HOW TO COMPLETE THIS TASK:
Please repeat the lines below, exactly and only, from the one that holds "Fax: 05130 37 86 43" through the one that holds "ntiguos Juzgados en una".
── TASK DATA
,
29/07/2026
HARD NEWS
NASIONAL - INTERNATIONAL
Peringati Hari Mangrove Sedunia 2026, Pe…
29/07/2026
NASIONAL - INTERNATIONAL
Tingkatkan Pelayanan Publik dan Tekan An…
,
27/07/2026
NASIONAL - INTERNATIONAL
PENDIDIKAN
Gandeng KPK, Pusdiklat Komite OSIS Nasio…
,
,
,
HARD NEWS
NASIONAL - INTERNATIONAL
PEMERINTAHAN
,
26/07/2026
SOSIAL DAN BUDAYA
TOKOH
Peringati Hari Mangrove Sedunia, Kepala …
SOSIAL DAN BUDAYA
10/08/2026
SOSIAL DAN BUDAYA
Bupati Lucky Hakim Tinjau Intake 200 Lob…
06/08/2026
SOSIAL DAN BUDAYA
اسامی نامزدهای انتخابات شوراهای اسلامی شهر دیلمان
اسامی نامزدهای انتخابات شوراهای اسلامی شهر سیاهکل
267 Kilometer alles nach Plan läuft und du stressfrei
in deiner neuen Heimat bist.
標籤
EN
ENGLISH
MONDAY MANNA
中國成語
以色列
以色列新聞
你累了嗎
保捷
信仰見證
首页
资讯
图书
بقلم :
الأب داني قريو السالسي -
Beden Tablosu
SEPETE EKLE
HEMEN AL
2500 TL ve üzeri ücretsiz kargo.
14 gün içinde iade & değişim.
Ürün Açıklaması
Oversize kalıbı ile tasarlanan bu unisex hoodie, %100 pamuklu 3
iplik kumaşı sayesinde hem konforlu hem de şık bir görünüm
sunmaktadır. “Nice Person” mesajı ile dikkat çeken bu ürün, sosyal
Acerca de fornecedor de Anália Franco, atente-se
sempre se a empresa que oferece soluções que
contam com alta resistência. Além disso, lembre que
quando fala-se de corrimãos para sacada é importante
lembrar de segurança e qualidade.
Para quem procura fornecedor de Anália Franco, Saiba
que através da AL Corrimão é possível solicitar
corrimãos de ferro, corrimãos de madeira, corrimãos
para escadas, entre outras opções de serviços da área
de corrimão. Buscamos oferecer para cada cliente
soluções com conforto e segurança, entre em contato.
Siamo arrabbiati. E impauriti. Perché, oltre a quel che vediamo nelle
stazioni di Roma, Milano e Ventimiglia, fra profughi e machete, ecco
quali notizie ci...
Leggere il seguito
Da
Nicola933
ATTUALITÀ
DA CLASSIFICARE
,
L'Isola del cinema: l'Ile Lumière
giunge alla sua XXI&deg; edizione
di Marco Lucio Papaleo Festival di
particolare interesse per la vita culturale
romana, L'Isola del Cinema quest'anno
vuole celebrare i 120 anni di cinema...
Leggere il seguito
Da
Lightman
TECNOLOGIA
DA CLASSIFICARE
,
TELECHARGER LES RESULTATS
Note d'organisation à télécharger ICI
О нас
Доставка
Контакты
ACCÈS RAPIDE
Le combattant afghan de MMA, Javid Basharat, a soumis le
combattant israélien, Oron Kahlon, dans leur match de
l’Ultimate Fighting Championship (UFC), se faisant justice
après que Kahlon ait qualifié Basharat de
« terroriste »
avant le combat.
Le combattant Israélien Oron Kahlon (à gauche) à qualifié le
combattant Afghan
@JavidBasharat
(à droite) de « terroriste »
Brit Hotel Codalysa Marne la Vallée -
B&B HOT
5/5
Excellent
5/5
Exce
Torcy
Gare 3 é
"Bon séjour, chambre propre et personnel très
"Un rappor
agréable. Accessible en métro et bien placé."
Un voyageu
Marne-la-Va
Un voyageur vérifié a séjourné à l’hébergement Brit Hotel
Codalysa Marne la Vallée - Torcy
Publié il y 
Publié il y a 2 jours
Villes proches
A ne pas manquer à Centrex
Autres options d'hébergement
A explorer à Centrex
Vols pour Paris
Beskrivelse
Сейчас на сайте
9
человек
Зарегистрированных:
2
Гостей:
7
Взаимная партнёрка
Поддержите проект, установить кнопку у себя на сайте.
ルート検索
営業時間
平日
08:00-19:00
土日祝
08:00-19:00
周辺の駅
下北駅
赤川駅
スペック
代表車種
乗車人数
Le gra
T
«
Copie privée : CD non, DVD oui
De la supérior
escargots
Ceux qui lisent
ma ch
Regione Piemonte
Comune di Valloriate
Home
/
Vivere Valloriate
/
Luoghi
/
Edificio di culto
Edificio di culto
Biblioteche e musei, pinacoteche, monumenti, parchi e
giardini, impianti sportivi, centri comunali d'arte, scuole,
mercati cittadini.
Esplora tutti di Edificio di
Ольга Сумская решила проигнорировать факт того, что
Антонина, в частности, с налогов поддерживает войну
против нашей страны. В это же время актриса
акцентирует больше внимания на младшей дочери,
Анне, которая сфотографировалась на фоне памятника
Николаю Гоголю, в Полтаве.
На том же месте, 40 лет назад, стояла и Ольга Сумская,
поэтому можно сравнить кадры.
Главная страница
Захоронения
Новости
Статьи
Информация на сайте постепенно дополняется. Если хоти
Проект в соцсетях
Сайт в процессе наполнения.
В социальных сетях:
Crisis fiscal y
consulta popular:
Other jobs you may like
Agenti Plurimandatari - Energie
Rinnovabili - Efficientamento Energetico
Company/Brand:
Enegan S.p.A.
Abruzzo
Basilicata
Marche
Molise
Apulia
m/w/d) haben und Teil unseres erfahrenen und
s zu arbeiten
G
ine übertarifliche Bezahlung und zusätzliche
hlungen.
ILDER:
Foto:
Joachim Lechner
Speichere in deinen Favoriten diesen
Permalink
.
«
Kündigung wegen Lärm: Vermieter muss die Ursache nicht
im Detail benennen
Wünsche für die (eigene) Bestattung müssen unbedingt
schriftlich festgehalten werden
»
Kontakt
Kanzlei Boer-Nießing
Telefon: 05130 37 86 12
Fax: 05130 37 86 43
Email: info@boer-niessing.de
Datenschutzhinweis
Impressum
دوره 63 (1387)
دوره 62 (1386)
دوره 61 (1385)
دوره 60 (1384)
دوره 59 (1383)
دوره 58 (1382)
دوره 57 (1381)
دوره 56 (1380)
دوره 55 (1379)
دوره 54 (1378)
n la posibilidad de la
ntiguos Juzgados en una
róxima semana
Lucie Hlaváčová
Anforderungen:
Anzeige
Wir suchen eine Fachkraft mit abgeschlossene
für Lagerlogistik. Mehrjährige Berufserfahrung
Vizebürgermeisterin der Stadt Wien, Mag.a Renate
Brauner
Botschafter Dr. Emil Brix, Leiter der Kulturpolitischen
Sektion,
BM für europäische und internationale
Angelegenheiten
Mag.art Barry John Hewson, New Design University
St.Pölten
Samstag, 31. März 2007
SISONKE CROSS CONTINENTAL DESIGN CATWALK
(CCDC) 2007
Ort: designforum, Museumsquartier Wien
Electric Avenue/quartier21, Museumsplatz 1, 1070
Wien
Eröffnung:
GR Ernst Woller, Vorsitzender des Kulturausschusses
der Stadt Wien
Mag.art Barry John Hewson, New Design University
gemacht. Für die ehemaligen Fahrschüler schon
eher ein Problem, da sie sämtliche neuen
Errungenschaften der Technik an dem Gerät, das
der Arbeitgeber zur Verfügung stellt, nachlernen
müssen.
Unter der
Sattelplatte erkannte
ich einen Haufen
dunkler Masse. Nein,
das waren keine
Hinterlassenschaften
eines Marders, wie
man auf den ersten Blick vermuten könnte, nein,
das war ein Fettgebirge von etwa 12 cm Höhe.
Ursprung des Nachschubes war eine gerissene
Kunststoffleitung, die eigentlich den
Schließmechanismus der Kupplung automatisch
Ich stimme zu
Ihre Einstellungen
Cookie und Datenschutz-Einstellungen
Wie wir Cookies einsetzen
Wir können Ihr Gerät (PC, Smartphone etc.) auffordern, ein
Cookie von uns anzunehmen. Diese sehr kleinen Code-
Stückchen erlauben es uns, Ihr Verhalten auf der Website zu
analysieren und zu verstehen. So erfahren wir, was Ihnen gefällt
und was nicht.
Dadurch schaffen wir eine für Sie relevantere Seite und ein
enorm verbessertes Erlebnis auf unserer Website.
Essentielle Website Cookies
────
RESULT OF THIS EXERCISE:
Fax: 05130 37 86 43
Email: info@boer-niessing.de
Datenschutzhinweis
Impressum
دوره 63 (1387)
دوره 62 (1386)
دوره 61 (1385)
دوره 60 (1384)
دوره 59 (1383)
دوره 58 (1382)
دوره 57 (1381)
دوره 56 (1380)
دوره 55 (1379)
دوره 54 (1378)
n la posibilidad de la
ntiguos Juzgados en una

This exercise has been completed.